EXERCISE AIM: Among the records below, find the lines with the word "before" and copy them.

SOURCE DATA:
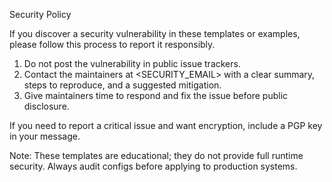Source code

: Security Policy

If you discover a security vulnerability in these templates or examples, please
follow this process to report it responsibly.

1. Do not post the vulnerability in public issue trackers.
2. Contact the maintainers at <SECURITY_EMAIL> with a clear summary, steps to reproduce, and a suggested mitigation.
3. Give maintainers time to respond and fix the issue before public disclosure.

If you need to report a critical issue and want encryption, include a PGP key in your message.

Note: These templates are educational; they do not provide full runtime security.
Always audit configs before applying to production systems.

==

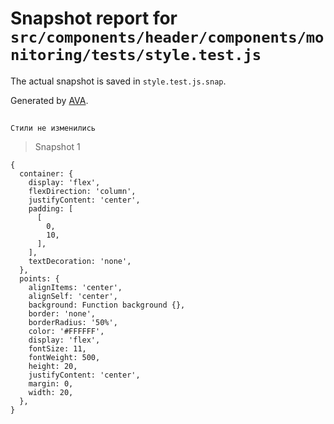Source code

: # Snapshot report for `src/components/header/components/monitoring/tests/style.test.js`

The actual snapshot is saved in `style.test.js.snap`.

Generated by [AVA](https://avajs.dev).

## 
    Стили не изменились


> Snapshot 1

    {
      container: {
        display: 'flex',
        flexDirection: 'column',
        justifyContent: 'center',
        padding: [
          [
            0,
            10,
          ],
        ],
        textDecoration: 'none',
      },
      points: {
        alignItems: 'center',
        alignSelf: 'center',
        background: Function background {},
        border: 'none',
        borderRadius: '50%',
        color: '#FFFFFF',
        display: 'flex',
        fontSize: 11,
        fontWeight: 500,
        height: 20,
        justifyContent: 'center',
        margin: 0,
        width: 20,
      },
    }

==

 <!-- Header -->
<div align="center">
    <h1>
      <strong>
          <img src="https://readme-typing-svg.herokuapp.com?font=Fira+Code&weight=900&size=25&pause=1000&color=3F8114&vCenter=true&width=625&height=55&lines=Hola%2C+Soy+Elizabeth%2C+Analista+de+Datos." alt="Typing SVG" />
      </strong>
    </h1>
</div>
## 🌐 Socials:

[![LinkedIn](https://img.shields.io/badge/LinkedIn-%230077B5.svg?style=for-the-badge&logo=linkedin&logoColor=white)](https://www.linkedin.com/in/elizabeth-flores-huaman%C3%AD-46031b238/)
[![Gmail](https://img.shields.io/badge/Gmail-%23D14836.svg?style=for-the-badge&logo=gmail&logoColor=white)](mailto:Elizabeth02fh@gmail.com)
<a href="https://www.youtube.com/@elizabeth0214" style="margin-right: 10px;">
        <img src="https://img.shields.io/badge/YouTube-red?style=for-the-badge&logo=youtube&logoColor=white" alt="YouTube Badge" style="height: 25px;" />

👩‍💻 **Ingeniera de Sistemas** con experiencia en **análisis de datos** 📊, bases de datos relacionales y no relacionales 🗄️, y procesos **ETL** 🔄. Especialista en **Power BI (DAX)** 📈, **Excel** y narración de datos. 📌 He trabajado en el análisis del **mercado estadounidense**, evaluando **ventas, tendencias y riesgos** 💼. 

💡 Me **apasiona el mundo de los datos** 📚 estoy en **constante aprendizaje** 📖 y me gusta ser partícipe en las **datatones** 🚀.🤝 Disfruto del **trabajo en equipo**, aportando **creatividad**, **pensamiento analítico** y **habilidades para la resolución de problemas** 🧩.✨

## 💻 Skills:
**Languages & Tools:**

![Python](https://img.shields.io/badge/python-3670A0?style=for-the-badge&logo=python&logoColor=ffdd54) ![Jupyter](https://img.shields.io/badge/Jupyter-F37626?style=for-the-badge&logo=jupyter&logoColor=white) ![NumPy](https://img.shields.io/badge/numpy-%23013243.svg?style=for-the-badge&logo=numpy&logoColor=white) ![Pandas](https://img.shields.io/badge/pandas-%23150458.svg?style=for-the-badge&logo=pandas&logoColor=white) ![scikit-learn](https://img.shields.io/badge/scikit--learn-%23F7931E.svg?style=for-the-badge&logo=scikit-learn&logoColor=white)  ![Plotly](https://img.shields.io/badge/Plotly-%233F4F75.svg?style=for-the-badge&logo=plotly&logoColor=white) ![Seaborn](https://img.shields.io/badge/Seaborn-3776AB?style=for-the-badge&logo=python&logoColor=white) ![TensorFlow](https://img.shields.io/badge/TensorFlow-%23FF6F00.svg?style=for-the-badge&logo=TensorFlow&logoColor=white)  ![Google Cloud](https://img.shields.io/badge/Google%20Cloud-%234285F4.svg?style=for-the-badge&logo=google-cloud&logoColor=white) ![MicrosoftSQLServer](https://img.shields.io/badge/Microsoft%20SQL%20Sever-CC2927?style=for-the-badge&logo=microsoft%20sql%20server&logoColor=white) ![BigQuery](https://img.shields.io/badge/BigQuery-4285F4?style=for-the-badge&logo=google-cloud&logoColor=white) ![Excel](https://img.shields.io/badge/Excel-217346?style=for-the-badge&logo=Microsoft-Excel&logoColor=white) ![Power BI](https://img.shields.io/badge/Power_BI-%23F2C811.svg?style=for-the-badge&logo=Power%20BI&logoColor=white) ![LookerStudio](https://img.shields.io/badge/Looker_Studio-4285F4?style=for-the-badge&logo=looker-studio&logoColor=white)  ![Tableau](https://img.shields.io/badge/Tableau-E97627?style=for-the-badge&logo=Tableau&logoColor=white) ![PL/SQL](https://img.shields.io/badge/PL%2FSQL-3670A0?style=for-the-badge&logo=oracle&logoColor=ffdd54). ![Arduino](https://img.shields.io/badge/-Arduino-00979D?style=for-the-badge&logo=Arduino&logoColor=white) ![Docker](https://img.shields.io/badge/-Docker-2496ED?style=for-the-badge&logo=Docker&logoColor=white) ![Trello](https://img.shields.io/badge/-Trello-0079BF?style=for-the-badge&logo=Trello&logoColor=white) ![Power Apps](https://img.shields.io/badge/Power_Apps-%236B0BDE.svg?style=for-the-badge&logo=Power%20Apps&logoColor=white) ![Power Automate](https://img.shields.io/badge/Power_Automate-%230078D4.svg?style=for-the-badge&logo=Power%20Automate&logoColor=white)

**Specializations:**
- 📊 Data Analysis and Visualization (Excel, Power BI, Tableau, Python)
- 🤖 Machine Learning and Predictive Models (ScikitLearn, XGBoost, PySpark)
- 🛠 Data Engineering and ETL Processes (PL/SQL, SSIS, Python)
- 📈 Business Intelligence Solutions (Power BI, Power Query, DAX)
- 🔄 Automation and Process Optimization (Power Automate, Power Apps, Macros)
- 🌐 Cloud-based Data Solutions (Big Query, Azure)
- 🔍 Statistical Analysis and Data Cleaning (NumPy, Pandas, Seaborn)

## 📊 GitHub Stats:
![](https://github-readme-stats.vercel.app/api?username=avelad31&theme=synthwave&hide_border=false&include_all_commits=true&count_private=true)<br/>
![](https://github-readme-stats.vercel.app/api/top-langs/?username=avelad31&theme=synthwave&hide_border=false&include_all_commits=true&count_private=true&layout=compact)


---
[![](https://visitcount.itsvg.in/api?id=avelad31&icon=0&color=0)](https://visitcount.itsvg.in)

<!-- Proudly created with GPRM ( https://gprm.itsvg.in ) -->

RESULT BELOW:
3. Give maintainers time to respond and fix the issue before public disclosure.
Always audit configs before applying to production systems.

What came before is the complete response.